14/04/2014

CRITIQUE : HOW I LIVE NOW (Kevin Macdonald - 2013)

BOULE A NEIGE

C'est l'histoire de Daisy (Saoirse Ronan), envoyée par son père chez des cousins éloignés pour les vacances d'été. D'abord réfractaire, elle y fait la rencontre d'Eddie, Isaac, Piper et Joe qui l'accueillent avec plaisir dans leur maison nichée dans la campagne anglaise et délaissée par leur mère. Une mère occupée à gérer la crise qui éclate un peu partout dans le monde...



Au delà de l'image de carte postale, du surex "in my dream" qu'on peut croiser dans ce film, on a entre les lignes et dans presque tous les plans, la fougue de l'adolescence. Elle a la force suffisante pour se faire un chez soi. 
Devenue captive des forces armées qui créent un nouveau système de "résistance" face à la crise (travail de récolte imposé à la population, règles d'hygiène, eau coupée, logée chez l'habitant dont les sols des maisons tapissés de bâches ont fait disparaître toute l'individualité propre à ce lieu), Daisy fait ses réserves et s'enfuit, accompagnée de la petite Piper, avec une seule idée en tête : retourner à la maison.
——————
Dans l'extrait consacré au film How I Live Now, chez qui Daisy est-elle envoyée pour les vacances d'été ? Veuillez vous appuyer uniquement sur l'extrait.
——————
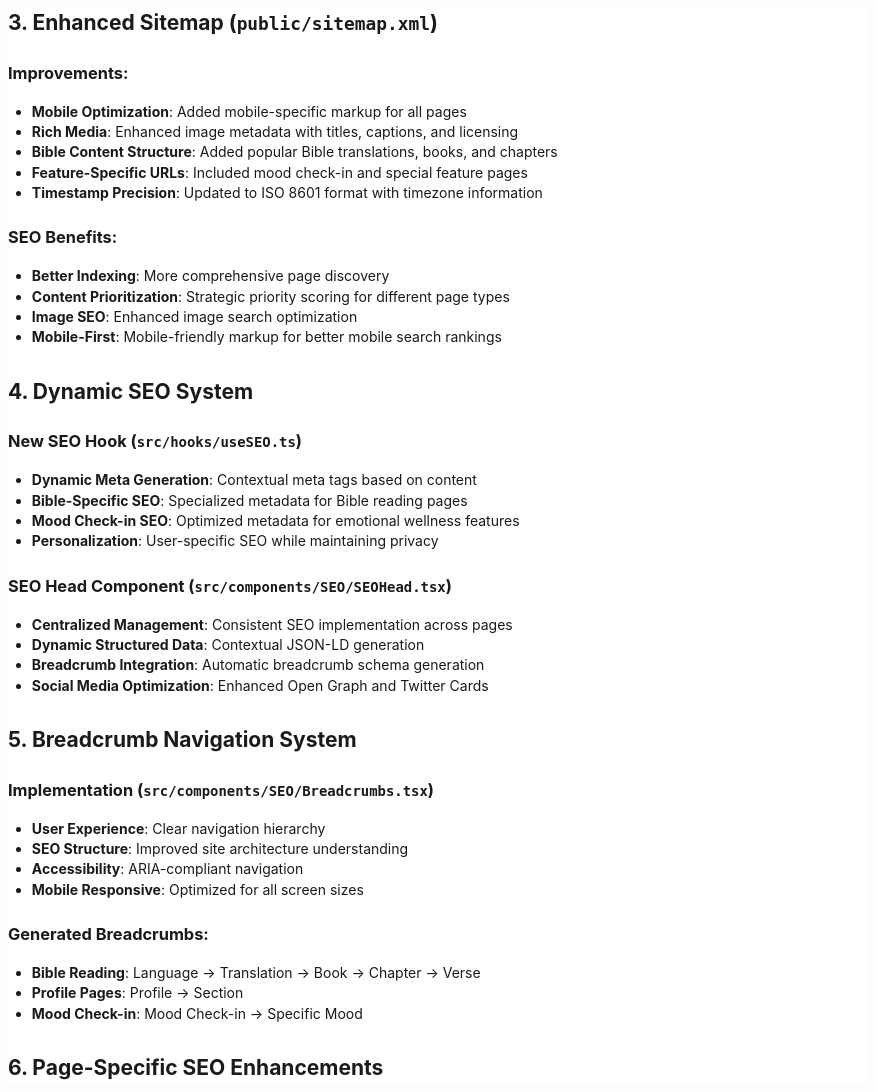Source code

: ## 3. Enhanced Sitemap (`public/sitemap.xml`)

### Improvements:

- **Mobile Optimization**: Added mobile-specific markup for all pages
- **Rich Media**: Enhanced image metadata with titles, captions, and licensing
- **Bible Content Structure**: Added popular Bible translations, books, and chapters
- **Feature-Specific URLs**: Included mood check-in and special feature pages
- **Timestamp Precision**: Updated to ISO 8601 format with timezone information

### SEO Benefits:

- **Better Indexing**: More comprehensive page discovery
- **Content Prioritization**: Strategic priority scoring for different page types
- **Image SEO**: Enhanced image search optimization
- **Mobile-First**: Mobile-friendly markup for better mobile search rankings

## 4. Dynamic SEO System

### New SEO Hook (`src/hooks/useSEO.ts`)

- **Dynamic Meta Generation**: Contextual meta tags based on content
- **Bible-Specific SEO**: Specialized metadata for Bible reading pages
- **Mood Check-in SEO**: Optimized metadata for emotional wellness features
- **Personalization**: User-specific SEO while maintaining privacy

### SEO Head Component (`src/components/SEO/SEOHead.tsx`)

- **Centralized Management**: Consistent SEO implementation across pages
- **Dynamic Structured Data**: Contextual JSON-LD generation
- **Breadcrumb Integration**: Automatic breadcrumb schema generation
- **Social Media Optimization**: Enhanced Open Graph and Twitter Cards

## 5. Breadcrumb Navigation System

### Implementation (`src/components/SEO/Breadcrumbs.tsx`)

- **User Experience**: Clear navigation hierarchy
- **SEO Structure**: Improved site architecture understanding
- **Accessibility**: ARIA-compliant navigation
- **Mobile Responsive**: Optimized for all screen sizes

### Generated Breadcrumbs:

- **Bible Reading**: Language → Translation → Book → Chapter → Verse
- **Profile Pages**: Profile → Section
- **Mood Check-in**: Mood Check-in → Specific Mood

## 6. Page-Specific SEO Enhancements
——————
[RÉPONSE] Chez des cousins éloignés.